Whig Party nomination 

The first national convention of the Whig Party was called for by members of the party in Congress and it was attended by almost 250 delegates in Harrisburg, Pennsylvania. Henry Clay, William Henry Harrison, and Winfield Scott ran for the party's presidential nomination. The delegations of each state balloted separately before meeting together with the other representatives of the states. Clay initially led on the first ballot, but Harrison won on the final ballot with 148 votes compared to Clay's 90 votes and Scott's 16 votes after supporters from Scott switched to Harrison. John Tyler was selected as a fractional and geographical balance to Harrison.

Democratic Party nomination 

Democratic members of the New Hampshire General Court made a call for the 1840 Democratic National Convention which was held in Baltimore, Maryland in May 1840. Delegates from twenty-two states attended the convention, but the sizes of the delegations varied with New Jersey having fifty-nine delegates to cast its eight votes while Massachusetts only had one delegate to cast its fourteen votes.

A committee was formed to make recommendations for the nominations and the committee supported Van Buren for renomination which was approved by acclamation.
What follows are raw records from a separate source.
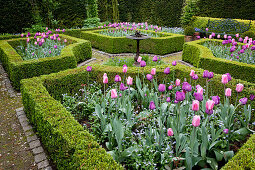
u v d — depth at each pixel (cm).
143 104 345
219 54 687
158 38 960
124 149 247
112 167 176
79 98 386
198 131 253
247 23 1116
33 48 756
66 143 213
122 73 434
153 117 275
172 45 1004
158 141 237
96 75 445
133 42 1017
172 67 455
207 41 875
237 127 286
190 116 286
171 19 1606
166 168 216
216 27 1188
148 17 1747
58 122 250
However, the vice-presidential nomination was left vacant due to opposition to Vice President Richard M. Johnson's personal life.

Anti-Masonic Party nomination 
After the negative views of Freemasonry among a large segment of the public began to wane in the mid 1830s, the Anti-Masonic Party disintegrated. Many leaders began to move to the Whig party. Remaining leaders met in September 1837 in Washington, and agreed to maintain the party. The third Anti-Masonic Party National Convention was held in Philadelphia on November 13–14, 1838. By this time, the party had been almost entirely supplanted by the Whigs. The delegates unanimously voted to nominate William Henry Harrison for president (who the party had supported for president the previous election along with Francis Granger for vice president) and Daniel Webster for vice president. However, when the Whig National Convention nominated Harrison with John Tyler as his running mate, the Anti-Masonic Party did not make an alternate nomination and ceased to function and was fully absorbed into the Whigs by 1840.

Liberty Party nomination 

James G. Birney, Myron Holley, Joshua Leavitt, and Gerrit Smith proposed the creation of an anti-slavery party. In July 1839, two resolutions proposed by Holley at the American Anti-Slavery Society's meeting in Cleveland, called for the creation of an abolitionist party. They failed. Nevertheless the supporters nominated Birney and Francis Julius LeMoyne as a presidential ticket at a meeting in Warsaw, New York. However, Birney declined the presidential nomination as he preferred a nomination to be made by a regular body of abolitionists and LeyMoyne also declined the vice-presidential nomination. Smith and Holley made a call for an abolitionist nominating convention to be held on April 1, 1840, in Albany, New York. 121 delegates attended the delegation and selected a presidential ticket of Birney and Thomas Earle. which was accepted. It took the name Liberty Party.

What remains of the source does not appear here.